The NFL’s Ray Rice and Adrian Peterson—and the moral high ground of American corporations

By David Walsh
19 September 2014

In response to recent incidents involving US professional football players Ray Rice and Adrian Peterson, a number of large corporations have expressed “concern” or even withdrawn sponsorships.

Rice, a running back for the Baltimore Ravens until his recent suspension, was captured on videotape punching his fiancée and knocking her unconscious. Peterson, a running back for the Minnesota Vikings, was indicted last week in Montgomery, Texas on charges of reckless or negligent injury to a child for allegedly beating his four-year-old son with a switch. Peterson was deactivated for one game by the Vikings.

Rice’s action was deplorable and Peterson’s may have been as well, but the focus of the National Football League and the media on the actions of these two individuals is entirely dishonest and self-serving.

In the first place, violent behavior was not invented by Rice and Peterson. Professional sports generally recruits its participants from the most oppressed layers and neighborhoods, where the brutality of American class society is a fact of everyday life.

Ray Rice grew up in poverty in a housing project in New Rochelle, New York. His father was killed in a drive-by shooting, in a case of mistaken identity, when he was one. Adrian Peterson was born and raised in the city of Palestine, in East Texas. According to reports, he was regularly beaten or whipped by his father—in one case, in front of 20 fellow students in a parking lot.

The responsibility for such individuals’ abusive conduct toward others lies squarely with the society that produced them.

Moreover, professional football in particular encourages brutality. Like recruits in the armed forces, football players are incited by coaches in training camp and practice to conduct themselves as savagely as possible. As an NBC Sports commentary noted, “In an ordinary workplace, a boss who screams obscenities into the faces of his underlings would not be tolerated. … [But] an NFL team is not an ordinary workplace.”

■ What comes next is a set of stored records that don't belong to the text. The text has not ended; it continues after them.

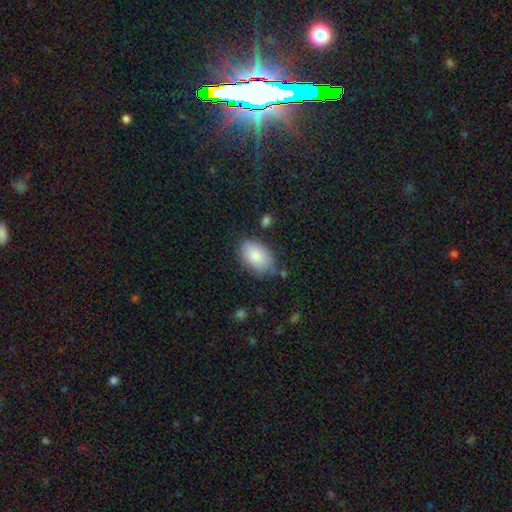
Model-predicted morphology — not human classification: Smooth or featured? smooth (83%)
How rounded? in between (92%)
Merging? none (69%)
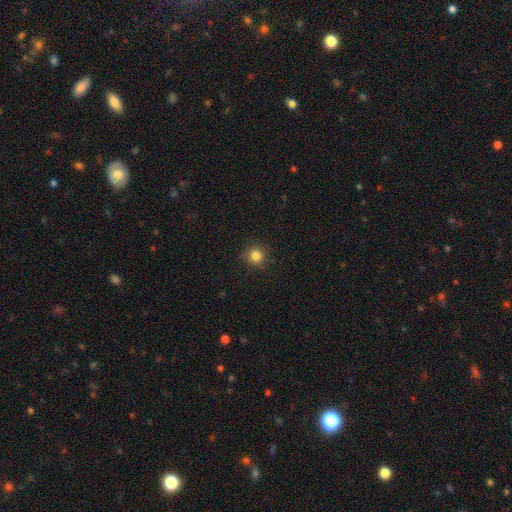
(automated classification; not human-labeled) This is clearly a smooth galaxy (83%). How rounded: clearly round (94%). Merging: clearly none (88%).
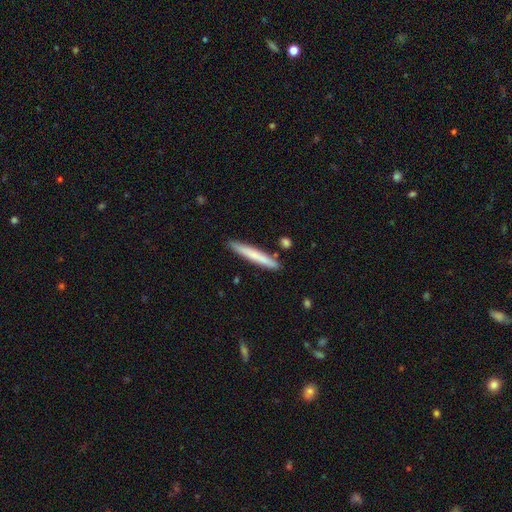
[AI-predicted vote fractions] This is likely a smooth galaxy (69%). How rounded: clearly cigar-shaped (96%). Merging: clearly none (86%).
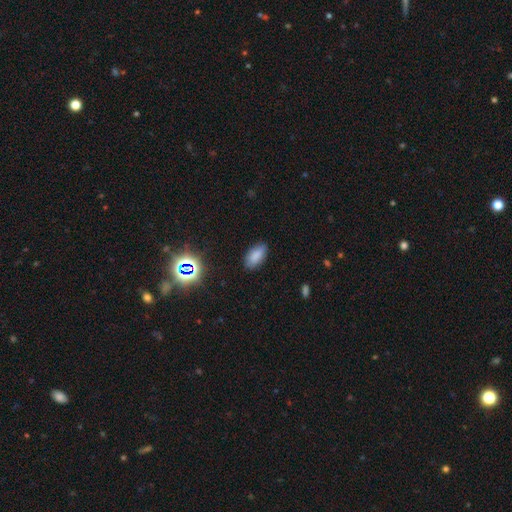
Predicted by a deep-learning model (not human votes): A smooth galaxy with no disk features (82%) that is in between round and cigar-shaped (90%). Merging: none (84%).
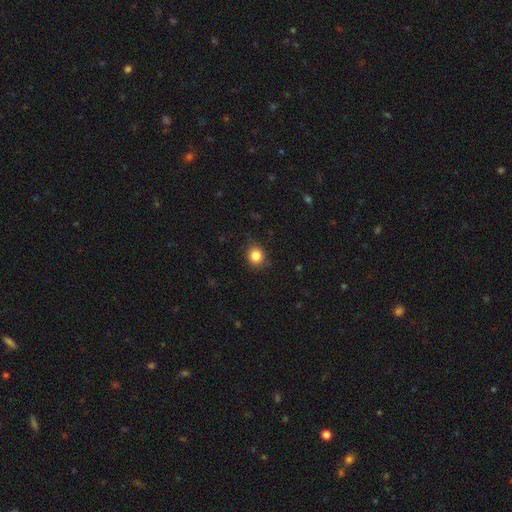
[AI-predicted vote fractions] The model was most divided on "how rounded": round: 82%, in between: 17%, cigar-shaped: 1%. More confident: smooth or featured — smooth (85%); merging — none (83%).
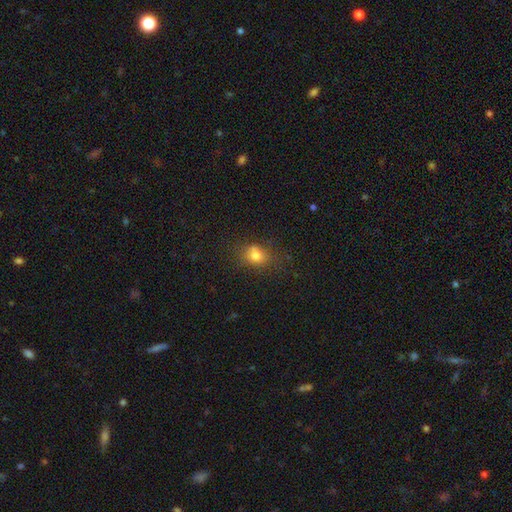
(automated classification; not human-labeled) Smooth or featured? Predicted: smooth (p=0.76). How rounded? Predicted: round (p=0.52). Merging? Predicted: none (p=0.61).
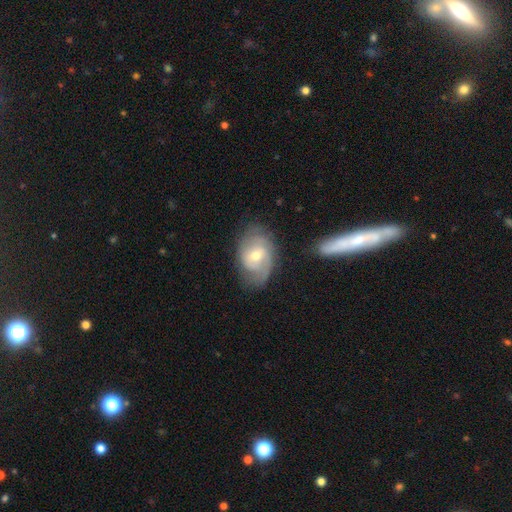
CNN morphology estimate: smooth_or_featured: featured or disk (p=0.71) [alt: smooth p=0.23]
disk_edge_on: no (p=0.95) [alt: yes p=0.05]
bar: no (p=0.47) [alt: weak p=0.44]
has_spiral_arms: yes (p=0.87) [alt: no p=0.13]
spiral_winding: tight (p=0.45) [alt: medium p=0.39]
spiral_arm_count: 2 (p=0.47) [alt: can't tell p=0.29]
bulge_size: moderate (p=0.56) [alt: small p=0.40]
merging: none (p=0.65) [alt: minor disturbance p=0.23]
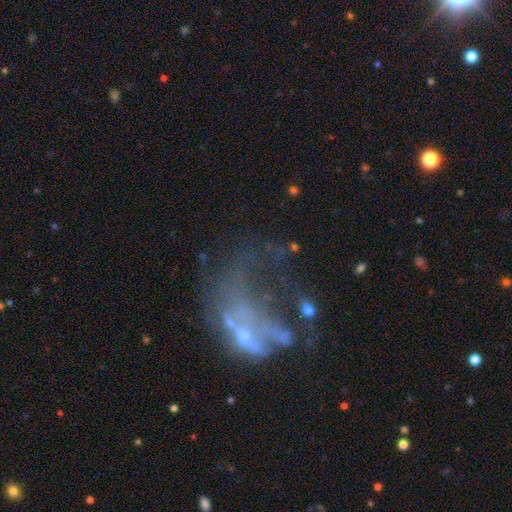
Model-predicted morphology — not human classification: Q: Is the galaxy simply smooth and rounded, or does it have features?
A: featured or disk — 57%.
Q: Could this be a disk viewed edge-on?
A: no — 95%.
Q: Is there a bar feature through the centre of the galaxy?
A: no — 83%.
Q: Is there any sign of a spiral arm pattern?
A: no — 83%.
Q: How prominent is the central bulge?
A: none — 47%.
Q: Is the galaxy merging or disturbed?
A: major disturbance — 54%.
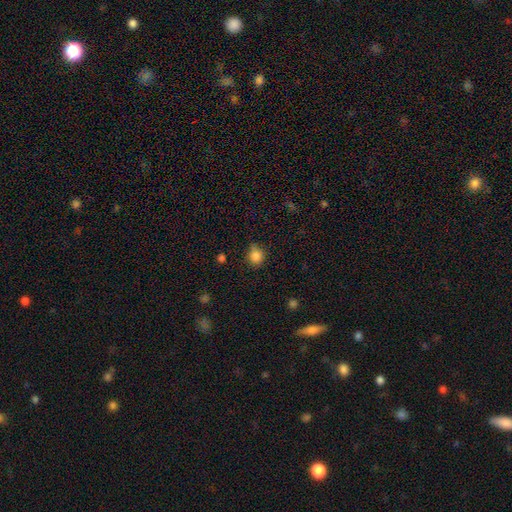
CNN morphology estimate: This appears to be a smooth galaxy with no disk features (84%) that is round (84%). Merging: none (70%).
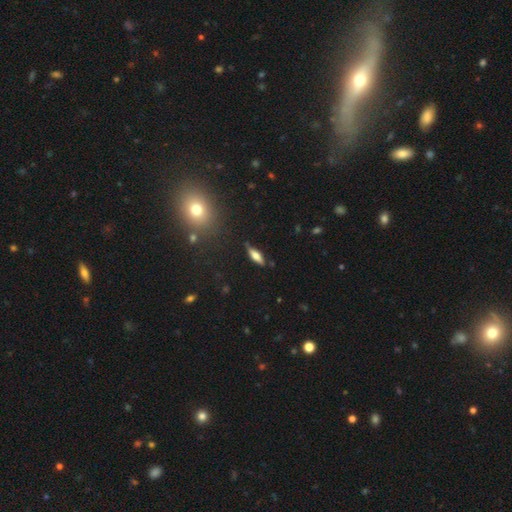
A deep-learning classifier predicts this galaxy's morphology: A smooth galaxy with no disk features (52%) that is cigar-shaped (48%, tied with in between).

Vote fractions:
- Smooth or featured? smooth: 52% / featured or disk: 40% / star or artifact: 8%
- How rounded? cigar-shaped: 48% (tied) / in between: 48% (tied) / round: 3%
- Merging? none: 85% / minor disturbance: 11% / major disturbance: 3% / merger: 2%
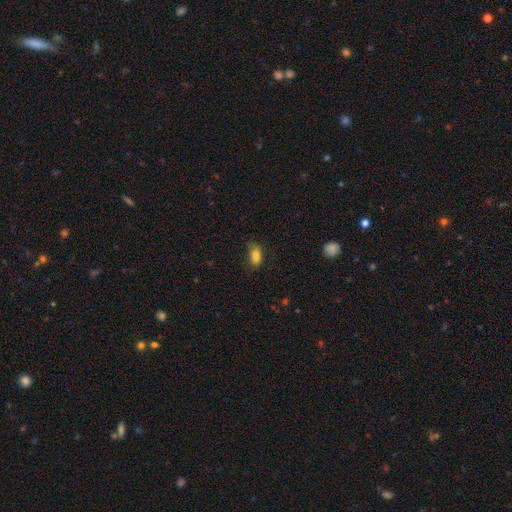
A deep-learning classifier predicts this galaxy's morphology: Overall: smooth (84%). How rounded: in between (88%). Merging: none (65%; minor disturbance 25%).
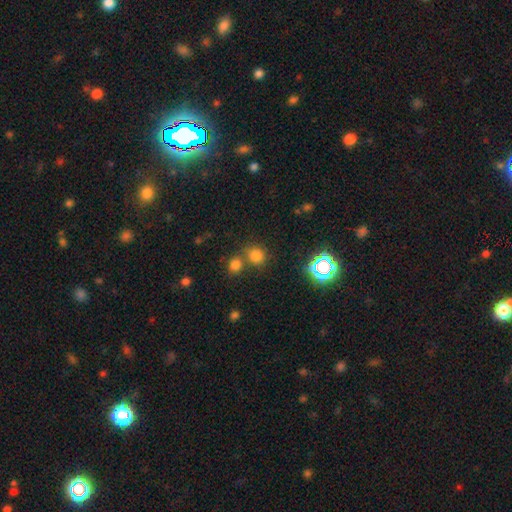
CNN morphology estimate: Smooth or featured? Predicted: smooth (p=0.73). How rounded? Predicted: round (p=0.83). Merging? Predicted: none (p=0.61).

Professional football tolerates, and even promotes, a high level of (relatively) regulated violence, playing on the most backward impulses of an angry, frustrated population. When an individual crosses the line, however, either on or off the field, and threatens the game’s “integrity,” i.e., its marketability, league officials and the media come down on him like a ton of bricks, without the slightest regard for due process.

The growing brutality, and even sadism, of professional sports in America is bound up with the increasing aggressiveness and recklessness of US foreign policy and the massive build-up of domestic police forces. Football in particular is sold to the public on quasi-patriotic-militaristic grounds.

In November 2009, the New York Times, for example, noted that by the end of one two-hour edition of “Fox NFL Sunday,” broadcast from Bagram Air Field in Afghanistan (in which all the participants on the sports talk show dressed in fatigues), “a visitor from another planet might easily have concluded that football and warfare were the same thing.”

And it must be said, that whatever cruelty Rice and Peterson meted out to loved ones or family members, far worse has probably been done to them by simply participating in professional football. As the WSWS recently reported, the NFL has acknowledged that, “it expects nearly a third of retired players to develop long-term cognitive problems.” The link between repeated concussions sustained by football players and the high incidence of dementia, Alzheimer’s disease, amyotrophic lateral sclerosis (ALS) and Parkinson’s disease has been well documented.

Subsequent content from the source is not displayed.